Your place to come talk about clothes whenever you feel like it.
As sparkly as the fashion world may look from the outside, there are some things within the biz that many fashion editors admit to not always being so crazy about. Here are a few at the top of the list…
1. Fashion Week
I can already see you rolling your eyes at the screen over this one. For the record, yes -- editors do have a somewhat dysfunctional relationship with Fashion Week. And yes, we do have the enviable privilege of being able to see collections before everyone else, but the kid-in-a-candy-store energy that we wake up with on that first Thursday morning has usually started to ebb by Sunday afternoon.
It is replaced by crushing fatigue and the onset of vaguely flu-like symptoms brought on by too much caffeine (and champagne), not enough solid food. Between barely having the chance to eat between shows (losing a few pounds during NYFW is a given), hobbling back and forth across town in skyscraper heels, grasping for compelling and concise prose to describe every collection you see and the persistent low-level fear of not making it to a show on time, it can be enough to make even the most die-hard among us doubt our career.
Or drink. I, for one, am always secretly jealous of the people that I see at Lincoln Center drinking wine before to the 9am show-“If only I were a wino,” I tell myself, “this would be much easier.”
2. Where are the Brown People?
This is an issue that obviously requires a discourse far beyond the purposes of this story, but it is a major source of irritation for fashion editors of color that I know.
Just about every point of contact within the industry -- from bookers at modeling agencies, to the mastheads of the major fashion print books and to the designers themselves, there is a glaring lack of real minority presence, especially African-Americans.
Breaking into fashion is a Herculean feat, and it can be a strange sort of mean girls coven regardless of your ethnicity, but this business seems to be on the shortlist of places where upfront racism is tolerated (i.e., “We’re not casting black girls for our show this season”).
An increasing number of publications are shining a much brighter light on the problem, but as with the ongoing discussion regarding underage and underweight models, there is the sense that it has become a circular conversation -- going nowhere, accomplishing nothing.
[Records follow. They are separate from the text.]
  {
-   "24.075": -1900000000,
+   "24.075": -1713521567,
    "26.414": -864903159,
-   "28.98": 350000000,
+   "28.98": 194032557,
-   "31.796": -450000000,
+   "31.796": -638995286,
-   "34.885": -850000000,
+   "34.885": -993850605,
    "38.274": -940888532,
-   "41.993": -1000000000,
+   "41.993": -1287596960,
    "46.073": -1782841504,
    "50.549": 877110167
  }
3. Being Absolutely Fabulous
I am not the first one to propose the theory that the fashion industry, in an almost singular way, tends to attract some rather interesting people with ego management issues. But by the time we get to the point in our careers where we are responsible for the production of significant parts of a publication, we do not have the time or desire to navigate the various neuroses and pathologies that seem to be endemic to fashion people.
Don’t get me wrong, artists often have personalities that lend themselves to the creation of heartbreakingly gorgeous work, but dealing with affectations and mercurial moods is not my idea of a good time. Being in fashion is what we do, it is not a state of being.
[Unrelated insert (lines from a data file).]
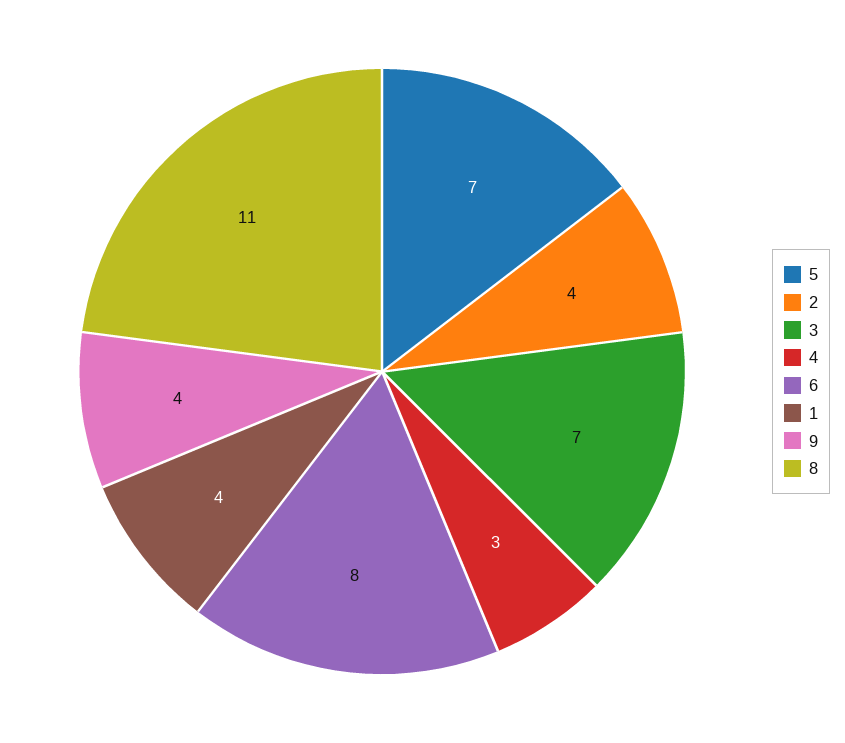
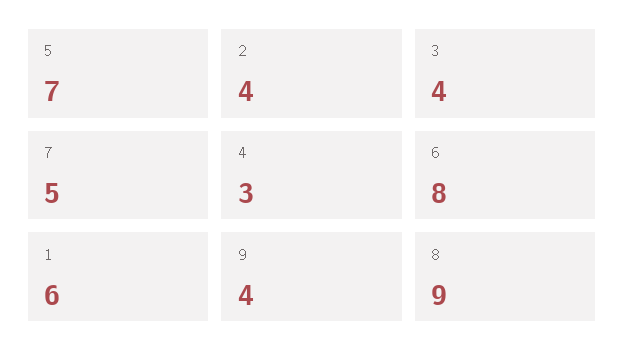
  {
    "5": 7,
    "2": 4,
-   "3": 7,
+   "3": 4,
    "4": 3,
    "6": 8,
-   "1": 4,
+   "1": 6,
    "9": 4,
-   "8": 11
+   "8": 9,
+   "7": 5
  }

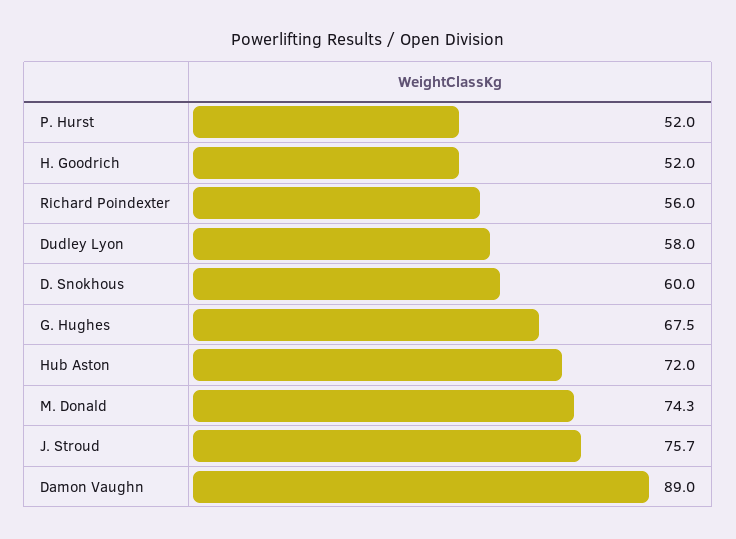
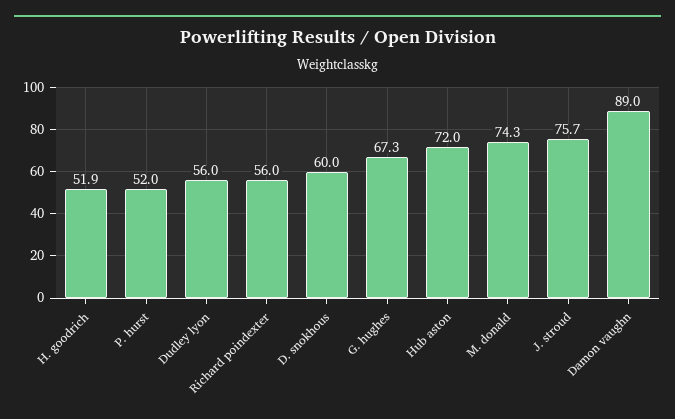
  {
    "P. Hurst": 52,
-   "H. Goodrich": 52,
+   "H. Goodrich": 51.9,
    "Richard Poindexter": 56,
-   "Dudley Lyon": 58,
+   "Dudley Lyon": 56,
    "D. Snokhous": 60,
-   "G. Hughes": 67.5,
+   "G. Hughes": 67.3,
    "Hub Aston": 72,
    "M. Donald": 74.3,
    "J. Stroud": 75.7,
    "Damon Vaughn": 89
  }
If you recall that designer from Project Runway who frequently referred to himself in the third person, you then have some idea of what I mean. Again, this is something that is present at every level of the industry. Stop. Just stop.
4. Unprofessional Professionals
Where to start, where to start with this one… from attempted bribery by PRs in exchange for editorial placements to unwanted advances from photographers, etc., fashion is rife with all sorts of unsavory behavior.
One editor said that she thinks that there is an “inherent undercurrent of hedonism” in the industry that leads people to behave in ways that would not be acceptable in other fields. Not sure if that is the root of the problem, but it seems that everyone has a horror story. Or five.
5. Admitting That We Wouldn’t Want to be Doing Anything Else
So now you probably have the distinct impression that we are all ungrateful harpies, clawing at the hand that feeds us. Nothing could be further from the truth. Just like you complain about your jobs, we complain about ours now and then.
Can Fashion Week be annoying at times? Yes. But when we are finally in our seats and the first look hits the runway, the next 15-20 minutes is often amazing and beautiful and there is nowhere else in the world we would rather be. Do we love it when our perfectly planned editorial shoot runs an hour or two over? No. But when we see the story in a magazine, getting home at 10 pm from a shoot that started at 8 am makes it all worth it.